# Problem
When copying the data below, keep only the lines from the one with "25: (128, 78)" through the one with "41: (147, 177)", word for word, and skip the pictures.
== Data listing ==
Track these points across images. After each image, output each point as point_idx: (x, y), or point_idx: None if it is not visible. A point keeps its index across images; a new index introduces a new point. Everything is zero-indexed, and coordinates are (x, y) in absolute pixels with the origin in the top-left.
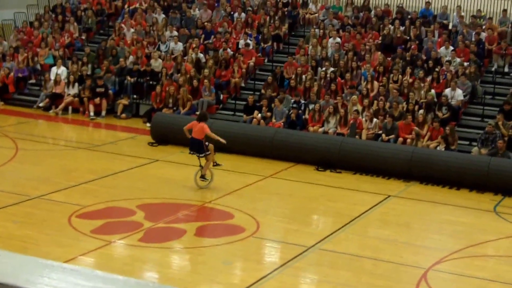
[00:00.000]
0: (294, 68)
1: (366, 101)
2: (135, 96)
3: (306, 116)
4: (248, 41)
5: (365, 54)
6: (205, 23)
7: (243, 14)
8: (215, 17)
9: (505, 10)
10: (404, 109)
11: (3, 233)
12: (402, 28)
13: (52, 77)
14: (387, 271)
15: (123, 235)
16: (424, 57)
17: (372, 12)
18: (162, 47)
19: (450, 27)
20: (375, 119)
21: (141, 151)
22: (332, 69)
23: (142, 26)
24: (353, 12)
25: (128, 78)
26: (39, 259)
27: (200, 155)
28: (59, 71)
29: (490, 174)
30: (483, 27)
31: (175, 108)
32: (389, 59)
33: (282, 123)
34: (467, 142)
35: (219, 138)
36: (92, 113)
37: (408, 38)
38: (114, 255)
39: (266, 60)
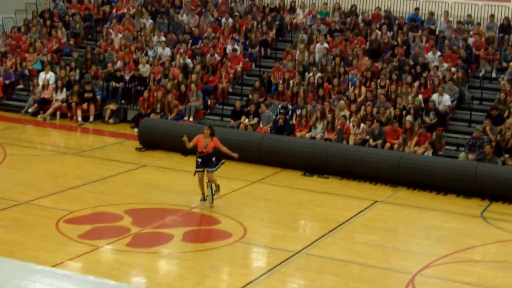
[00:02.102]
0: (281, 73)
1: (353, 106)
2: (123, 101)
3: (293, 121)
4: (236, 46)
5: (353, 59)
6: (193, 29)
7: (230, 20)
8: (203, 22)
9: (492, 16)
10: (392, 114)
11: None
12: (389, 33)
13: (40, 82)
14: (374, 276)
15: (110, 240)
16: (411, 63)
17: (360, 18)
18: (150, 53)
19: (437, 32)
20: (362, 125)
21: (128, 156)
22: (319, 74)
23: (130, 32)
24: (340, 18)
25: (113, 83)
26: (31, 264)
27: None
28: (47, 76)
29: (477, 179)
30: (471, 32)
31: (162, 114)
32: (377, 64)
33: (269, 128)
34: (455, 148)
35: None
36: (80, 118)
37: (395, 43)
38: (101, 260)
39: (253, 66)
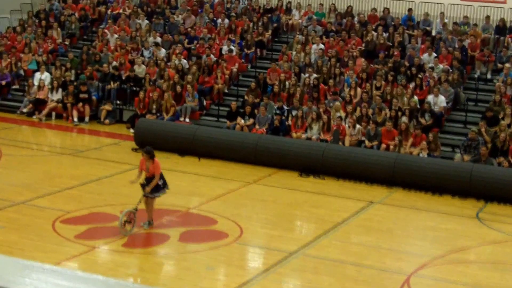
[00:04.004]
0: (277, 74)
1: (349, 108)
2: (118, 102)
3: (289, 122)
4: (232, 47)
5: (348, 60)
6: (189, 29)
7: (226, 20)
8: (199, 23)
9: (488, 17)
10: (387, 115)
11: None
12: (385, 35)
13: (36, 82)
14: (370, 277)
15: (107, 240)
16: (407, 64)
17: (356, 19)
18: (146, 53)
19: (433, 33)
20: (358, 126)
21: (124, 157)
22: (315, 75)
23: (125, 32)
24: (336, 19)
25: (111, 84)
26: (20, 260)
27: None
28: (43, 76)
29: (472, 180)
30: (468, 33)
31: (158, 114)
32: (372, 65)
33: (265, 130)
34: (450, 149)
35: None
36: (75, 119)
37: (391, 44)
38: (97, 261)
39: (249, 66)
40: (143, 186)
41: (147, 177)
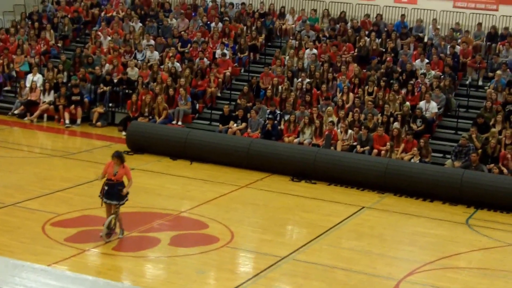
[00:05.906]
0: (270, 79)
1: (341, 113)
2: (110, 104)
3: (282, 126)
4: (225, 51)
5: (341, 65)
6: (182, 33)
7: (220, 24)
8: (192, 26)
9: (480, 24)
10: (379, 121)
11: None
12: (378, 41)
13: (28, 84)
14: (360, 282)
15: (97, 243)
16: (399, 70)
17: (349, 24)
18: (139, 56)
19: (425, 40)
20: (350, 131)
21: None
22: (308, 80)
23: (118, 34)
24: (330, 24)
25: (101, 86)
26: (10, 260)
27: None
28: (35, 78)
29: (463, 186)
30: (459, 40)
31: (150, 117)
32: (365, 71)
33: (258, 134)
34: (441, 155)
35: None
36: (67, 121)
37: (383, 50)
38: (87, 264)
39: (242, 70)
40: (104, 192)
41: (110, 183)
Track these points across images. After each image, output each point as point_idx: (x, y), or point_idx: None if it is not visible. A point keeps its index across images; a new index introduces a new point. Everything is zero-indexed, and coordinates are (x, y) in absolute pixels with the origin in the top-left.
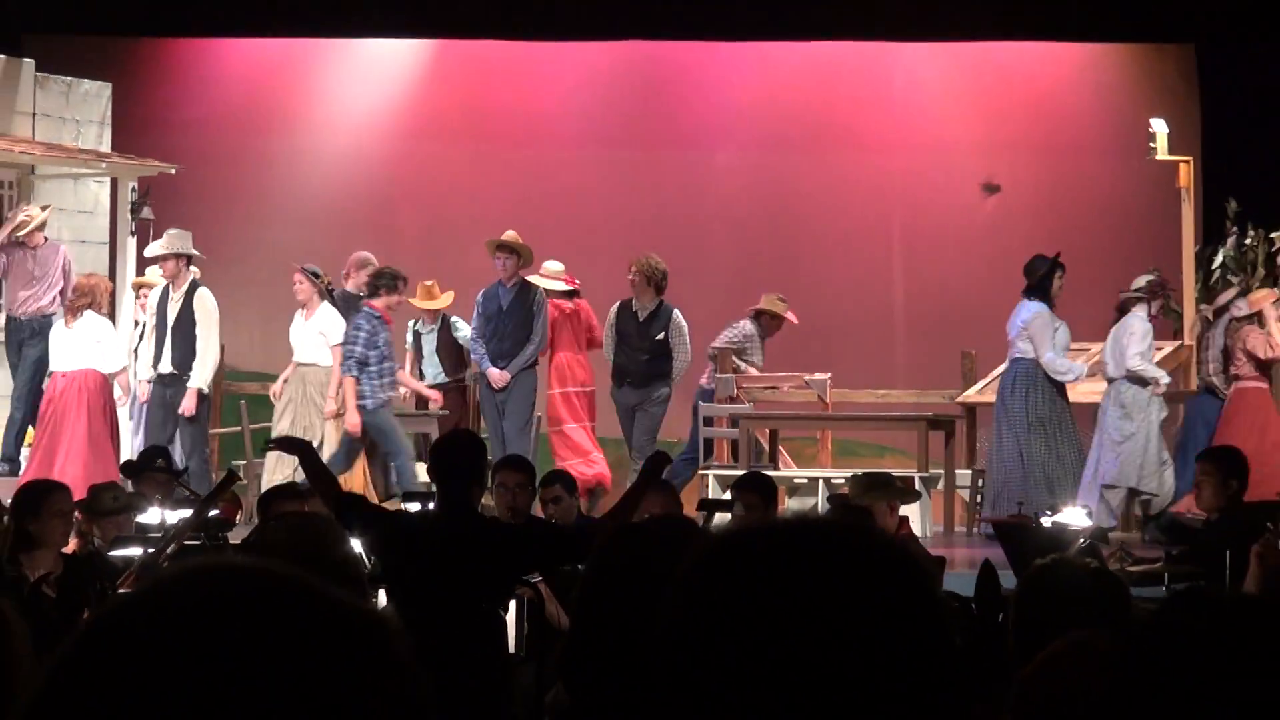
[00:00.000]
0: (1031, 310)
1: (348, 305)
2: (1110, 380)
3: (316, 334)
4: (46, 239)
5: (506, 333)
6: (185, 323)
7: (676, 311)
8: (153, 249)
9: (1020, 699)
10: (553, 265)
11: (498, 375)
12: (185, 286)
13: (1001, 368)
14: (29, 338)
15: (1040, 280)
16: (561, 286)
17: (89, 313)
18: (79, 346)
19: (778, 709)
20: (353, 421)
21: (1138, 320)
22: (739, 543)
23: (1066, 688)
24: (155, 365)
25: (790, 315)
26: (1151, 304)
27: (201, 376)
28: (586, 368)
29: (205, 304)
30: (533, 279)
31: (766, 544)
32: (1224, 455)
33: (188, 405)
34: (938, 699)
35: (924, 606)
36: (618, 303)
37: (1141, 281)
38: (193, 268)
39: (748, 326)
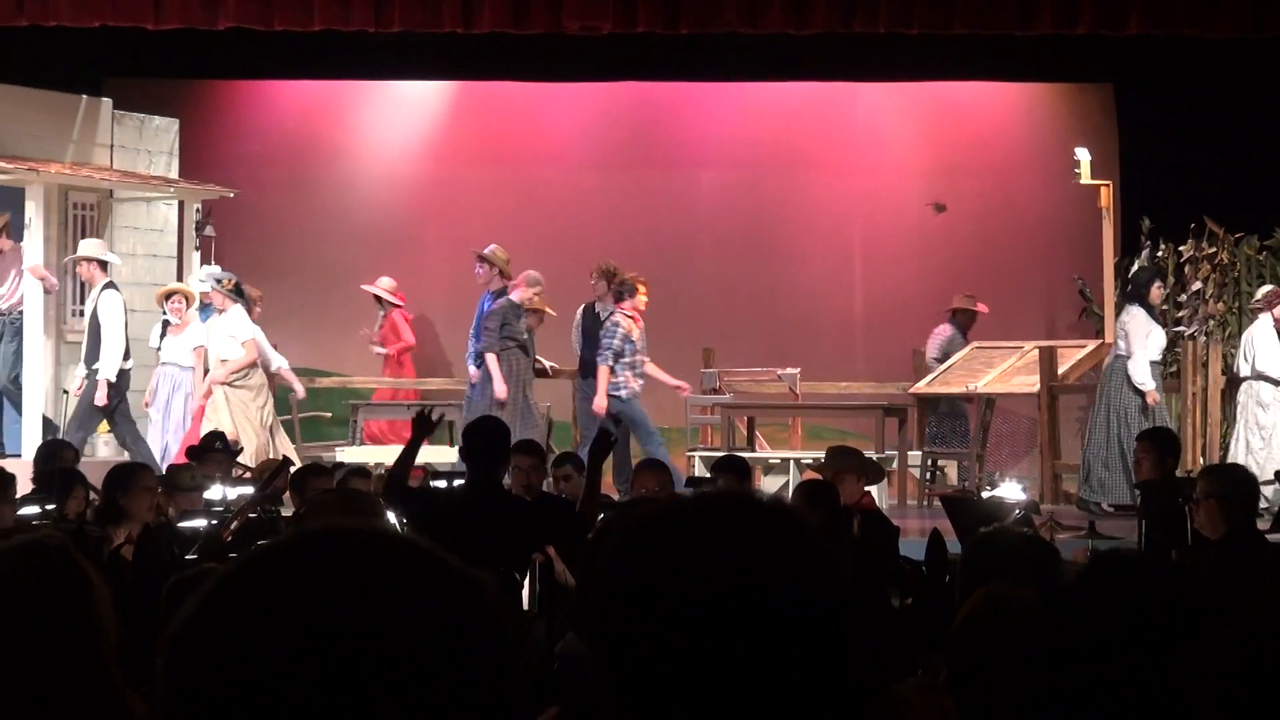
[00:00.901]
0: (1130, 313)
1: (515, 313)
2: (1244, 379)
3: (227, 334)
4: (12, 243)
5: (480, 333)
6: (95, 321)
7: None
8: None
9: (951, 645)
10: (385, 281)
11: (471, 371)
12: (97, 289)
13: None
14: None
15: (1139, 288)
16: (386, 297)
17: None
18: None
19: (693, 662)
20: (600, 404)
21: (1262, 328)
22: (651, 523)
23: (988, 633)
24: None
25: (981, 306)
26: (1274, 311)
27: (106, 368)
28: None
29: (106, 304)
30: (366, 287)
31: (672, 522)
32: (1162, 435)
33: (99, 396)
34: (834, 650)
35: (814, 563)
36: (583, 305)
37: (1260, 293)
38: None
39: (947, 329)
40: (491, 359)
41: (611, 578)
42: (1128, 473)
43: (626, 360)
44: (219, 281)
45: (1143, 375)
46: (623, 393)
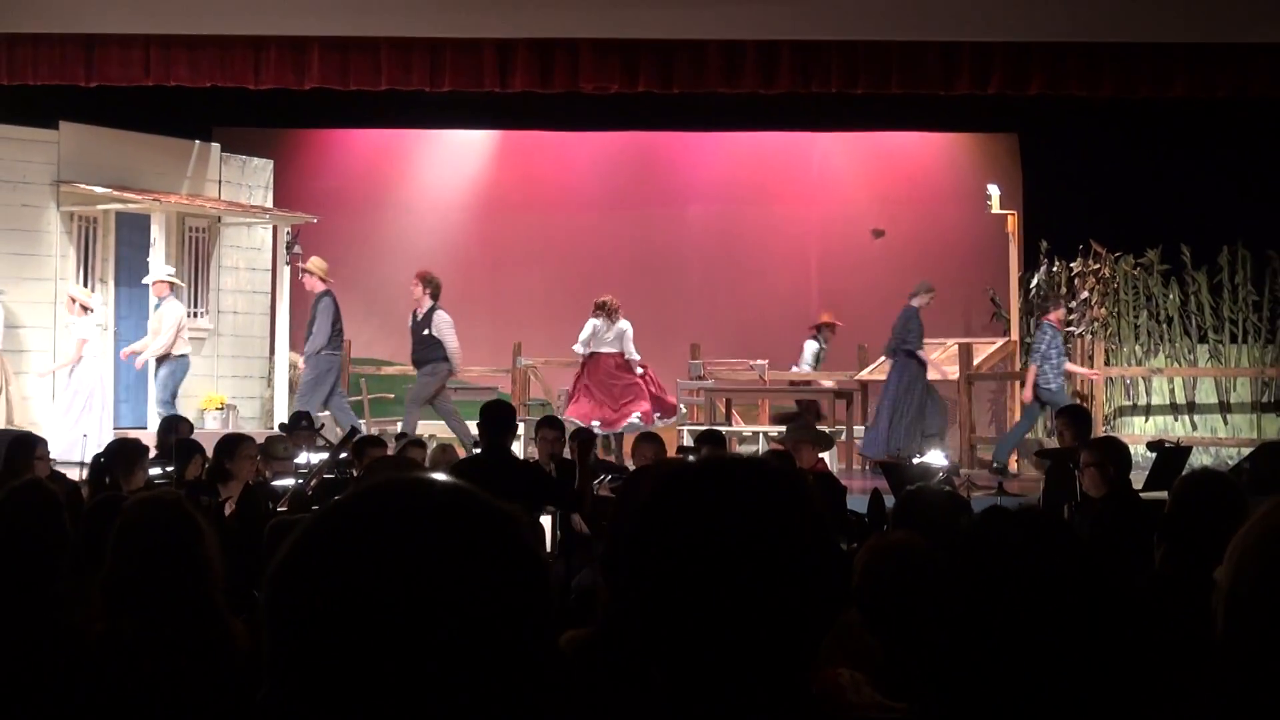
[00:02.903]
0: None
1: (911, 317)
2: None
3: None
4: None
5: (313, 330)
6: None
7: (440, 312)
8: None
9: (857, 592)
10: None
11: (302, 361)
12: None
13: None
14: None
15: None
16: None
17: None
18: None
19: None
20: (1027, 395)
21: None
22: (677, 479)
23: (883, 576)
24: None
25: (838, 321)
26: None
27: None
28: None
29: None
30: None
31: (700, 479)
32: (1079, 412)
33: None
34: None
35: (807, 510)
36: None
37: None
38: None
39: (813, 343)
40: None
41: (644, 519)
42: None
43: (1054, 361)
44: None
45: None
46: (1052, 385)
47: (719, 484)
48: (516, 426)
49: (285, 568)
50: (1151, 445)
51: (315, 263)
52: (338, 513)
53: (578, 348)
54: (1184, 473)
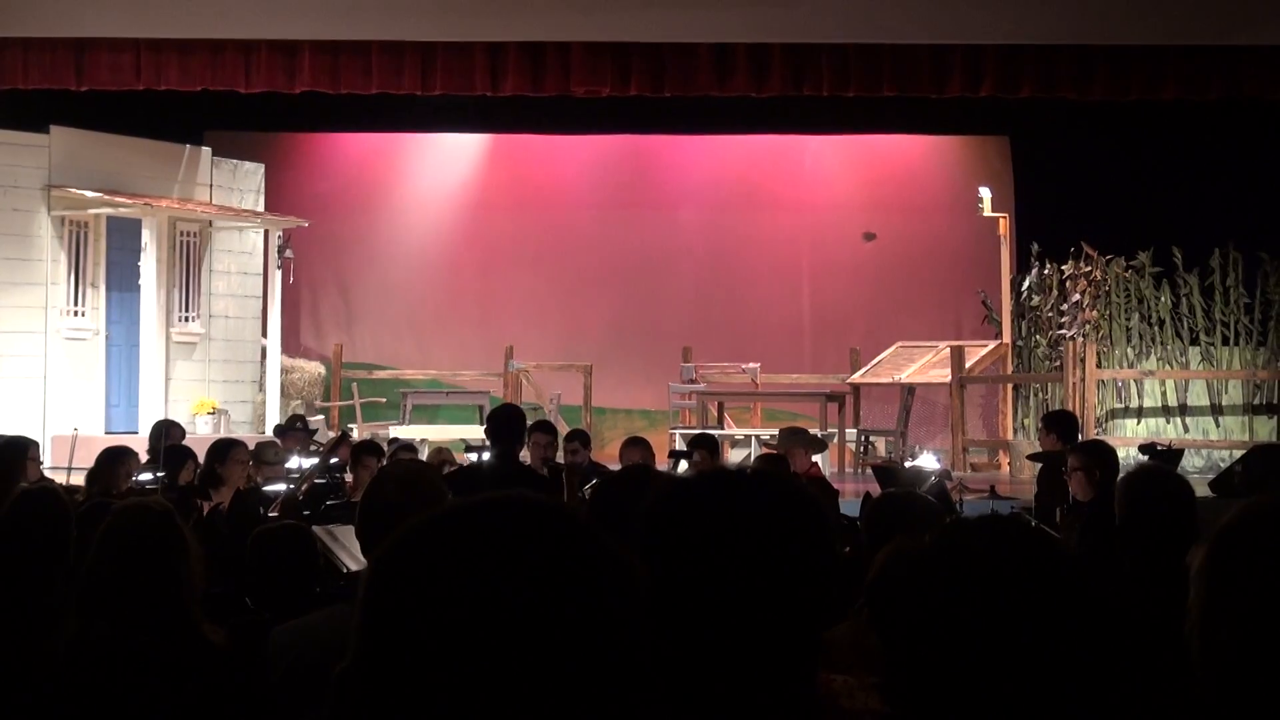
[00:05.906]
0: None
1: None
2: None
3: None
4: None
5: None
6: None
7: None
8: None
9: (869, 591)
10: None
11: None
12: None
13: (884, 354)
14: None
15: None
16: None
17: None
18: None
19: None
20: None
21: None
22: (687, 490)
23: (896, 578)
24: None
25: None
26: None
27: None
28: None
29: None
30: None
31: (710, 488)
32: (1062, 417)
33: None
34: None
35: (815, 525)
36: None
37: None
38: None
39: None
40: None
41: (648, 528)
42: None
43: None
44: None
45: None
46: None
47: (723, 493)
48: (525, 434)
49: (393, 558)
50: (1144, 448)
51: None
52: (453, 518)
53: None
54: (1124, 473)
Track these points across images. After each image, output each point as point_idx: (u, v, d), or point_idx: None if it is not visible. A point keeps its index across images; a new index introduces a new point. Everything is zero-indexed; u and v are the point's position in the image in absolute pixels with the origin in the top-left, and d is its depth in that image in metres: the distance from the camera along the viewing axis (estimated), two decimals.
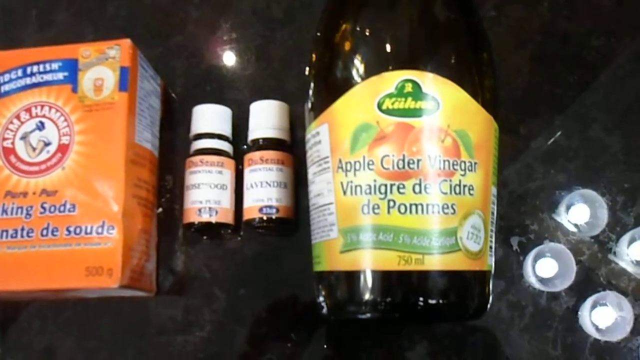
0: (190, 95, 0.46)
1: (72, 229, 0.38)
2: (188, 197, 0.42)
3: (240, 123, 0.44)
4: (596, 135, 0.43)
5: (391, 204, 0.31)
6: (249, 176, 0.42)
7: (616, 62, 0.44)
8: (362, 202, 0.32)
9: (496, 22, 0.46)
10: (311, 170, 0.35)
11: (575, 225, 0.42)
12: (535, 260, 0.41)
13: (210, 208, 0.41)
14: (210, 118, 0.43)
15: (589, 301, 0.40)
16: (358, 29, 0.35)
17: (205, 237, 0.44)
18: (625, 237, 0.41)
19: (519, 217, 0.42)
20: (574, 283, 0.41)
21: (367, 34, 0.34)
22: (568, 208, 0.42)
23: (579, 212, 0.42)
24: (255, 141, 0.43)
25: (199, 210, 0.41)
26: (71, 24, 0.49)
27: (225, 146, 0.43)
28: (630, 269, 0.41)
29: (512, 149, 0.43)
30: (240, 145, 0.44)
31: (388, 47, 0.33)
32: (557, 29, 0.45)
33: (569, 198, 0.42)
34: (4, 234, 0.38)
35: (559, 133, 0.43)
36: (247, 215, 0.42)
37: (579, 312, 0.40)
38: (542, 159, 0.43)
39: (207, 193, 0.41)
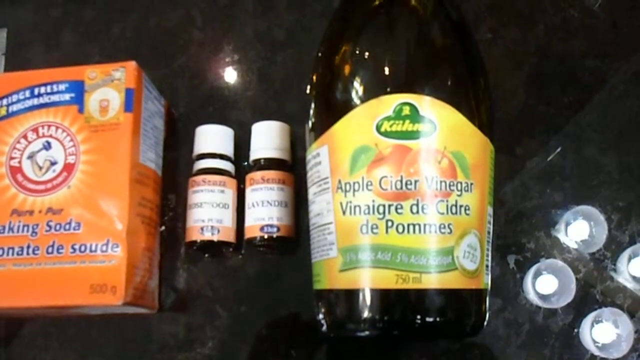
===
# Written answer
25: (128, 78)
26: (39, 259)
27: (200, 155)
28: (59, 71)
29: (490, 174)
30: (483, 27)
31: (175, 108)
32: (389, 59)
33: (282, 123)
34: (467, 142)
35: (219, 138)
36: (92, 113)
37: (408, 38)
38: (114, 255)
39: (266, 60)
[00:02.102]
0: (281, 73)
1: (353, 106)
2: (123, 101)
3: (293, 121)
4: (236, 46)
5: (353, 59)
6: (193, 29)
7: (230, 20)
8: (203, 22)
9: (492, 16)
10: (392, 114)
11: None
12: (389, 33)
13: (40, 82)
14: (374, 276)
15: (110, 240)
16: (411, 63)
17: (360, 18)
18: (150, 53)
19: (437, 32)
20: (362, 125)
21: (128, 156)
22: (319, 74)
23: (130, 32)
24: (340, 18)
25: (113, 83)
26: (31, 264)
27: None
28: (47, 76)
29: (477, 179)
30: (471, 32)
31: (162, 114)
32: (377, 64)
33: (269, 128)
34: (455, 148)
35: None
36: (80, 118)
37: (395, 43)
38: (101, 260)
39: (253, 66)
[00:04.004]
0: (277, 74)
1: (349, 108)
2: (118, 102)
3: (289, 122)
4: (232, 47)
5: (348, 60)
6: (189, 29)
7: (226, 20)
8: (199, 23)
9: (488, 17)
10: (387, 115)
11: None
12: (385, 35)
13: (36, 82)
14: (370, 277)
15: (107, 240)
16: (407, 64)
17: (356, 19)
18: (146, 53)
19: (433, 33)
20: (358, 126)
21: (124, 157)
22: (315, 75)
23: (125, 32)
24: (336, 19)
25: (111, 84)
26: (20, 260)
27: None
28: (43, 76)
29: (472, 180)
30: (468, 33)
31: (158, 114)
32: (372, 65)
33: (265, 130)
34: (450, 149)
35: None
36: (75, 119)
37: (391, 44)
38: (97, 261)
39: (249, 66)
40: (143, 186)
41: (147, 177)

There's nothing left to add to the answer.